• [Objective]
Set down all of the data exactly as it appears.

Saved data entries
·····

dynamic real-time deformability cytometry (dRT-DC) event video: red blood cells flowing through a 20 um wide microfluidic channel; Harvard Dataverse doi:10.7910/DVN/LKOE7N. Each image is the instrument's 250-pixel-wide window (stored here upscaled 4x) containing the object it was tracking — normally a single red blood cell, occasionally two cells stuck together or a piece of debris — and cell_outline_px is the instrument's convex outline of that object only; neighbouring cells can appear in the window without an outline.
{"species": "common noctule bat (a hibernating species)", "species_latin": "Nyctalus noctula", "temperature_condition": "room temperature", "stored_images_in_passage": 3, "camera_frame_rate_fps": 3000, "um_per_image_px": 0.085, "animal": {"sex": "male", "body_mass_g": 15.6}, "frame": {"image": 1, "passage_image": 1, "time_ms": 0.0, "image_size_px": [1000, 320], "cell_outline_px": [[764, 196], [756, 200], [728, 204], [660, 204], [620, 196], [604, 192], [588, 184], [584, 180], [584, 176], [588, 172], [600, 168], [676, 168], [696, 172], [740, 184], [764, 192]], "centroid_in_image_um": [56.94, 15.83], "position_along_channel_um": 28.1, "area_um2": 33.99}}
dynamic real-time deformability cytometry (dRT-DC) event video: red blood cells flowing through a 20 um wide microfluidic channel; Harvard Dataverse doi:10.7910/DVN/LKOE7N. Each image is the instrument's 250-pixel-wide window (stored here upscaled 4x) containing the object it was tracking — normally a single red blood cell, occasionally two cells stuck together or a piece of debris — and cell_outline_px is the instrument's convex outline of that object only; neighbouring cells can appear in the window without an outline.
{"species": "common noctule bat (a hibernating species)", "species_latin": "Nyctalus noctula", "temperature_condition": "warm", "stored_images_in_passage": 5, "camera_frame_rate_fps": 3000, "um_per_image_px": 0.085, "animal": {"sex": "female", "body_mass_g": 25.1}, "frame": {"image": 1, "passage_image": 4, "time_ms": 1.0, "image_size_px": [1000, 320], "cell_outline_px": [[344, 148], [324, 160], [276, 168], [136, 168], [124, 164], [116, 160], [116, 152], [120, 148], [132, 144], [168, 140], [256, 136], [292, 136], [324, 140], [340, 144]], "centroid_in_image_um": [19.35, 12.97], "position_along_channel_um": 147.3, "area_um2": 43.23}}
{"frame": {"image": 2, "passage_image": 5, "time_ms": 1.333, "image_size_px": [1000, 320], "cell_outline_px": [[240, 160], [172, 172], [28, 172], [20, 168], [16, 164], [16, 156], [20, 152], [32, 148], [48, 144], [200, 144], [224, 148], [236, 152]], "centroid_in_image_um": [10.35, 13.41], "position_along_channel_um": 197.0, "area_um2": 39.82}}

·····

• [Final result]
dynamic real-time deformability cytometry (dRT-DC) event video: red blood cells flowing through a 20 um wide microfluidic channel; Harvard Dataverse doi:10.7910/DVN/LKOE7N. Each image is the instrument's 250-pixel-wide window (stored here upscaled 4x) containing the object it was tracking — normally a single red blood cell, occasionally two cells stuck together or a piece of debris — and cell_outline_px is the instrument's convex outline of that object only; neighbouring cells can appear in the window without an outline.
{"species": "common noctule bat (a hibernating species)", "species_latin": "Nyctalus noctula", "temperature_condition": "room temperature", "stored_images_in_passage": 3, "camera_frame_rate_fps": 3000, "um_per_image_px": 0.085, "animal": {"sex": "male", "body_mass_g": 15.6}, "frame": {"image": 1, "passage_image": 1, "time_ms": 0.0, "image_size_px": [1000, 320], "cell_outline_px": [[764, 196], [756, 200], [728, 204], [660, 204], [620, 196], [604, 192], [588, 184], [584, 180], [584, 176], [588, 172], [600, 168], [676, 168], [696, 172], [740, 184], [764, 192]], "centroid_in_image_um": [56.94, 15.83], "position_along_channel_um": 28.1, "area_um2": 33.99}}
dynamic real-time deformability cytometry (dRT-DC) event video: red blood cells flowing through a 20 um wide microfluidic channel; Harvard Dataverse doi:10.7910/DVN/LKOE7N. Each image is the instrument's 250-pixel-wide window (stored here upscaled 4x) containing the object it was tracking — normally a single red blood cell, occasionally two cells stuck together or a piece of debris — and cell_outline_px is the instrument's convex outline of that object only; neighbouring cells can appear in the window without an outline.
{"species": "common noctule bat (a hibernating species)", "species_latin": "Nyctalus noctula", "temperature_condition": "warm", "stored_images_in_passage": 5, "camera_frame_rate_fps": 3000, "um_per_image_px": 0.085, "animal": {"sex": "female", "body_mass_g": 25.1}, "frame": {"image": 1, "passage_image": 4, "time_ms": 1.0, "image_size_px": [1000, 320], "cell_outline_px": [[344, 148], [324, 160], [276, 168], [136, 168], [124, 164], [116, 160], [116, 152], [120, 148], [132, 144], [168, 140], [256, 136], [292, 136], [324, 140], [340, 144]], "centroid_in_image_um": [19.35, 12.97], "position_along_channel_um": 147.3, "area_um2": 43.23}}
{"frame": {"image": 2, "passage_image": 5, "time_ms": 1.333, "image_size_px": [1000, 320], "cell_outline_px": [[240, 160], [172, 172], [28, 172], [20, 168], [16, 164], [16, 156], [20, 152], [32, 148], [48, 144], [200, 144], [224, 148], [236, 152]], "centroid_in_image_um": [10.35, 13.41], "position_along_channel_um": 197.0, "area_um2": 39.82}}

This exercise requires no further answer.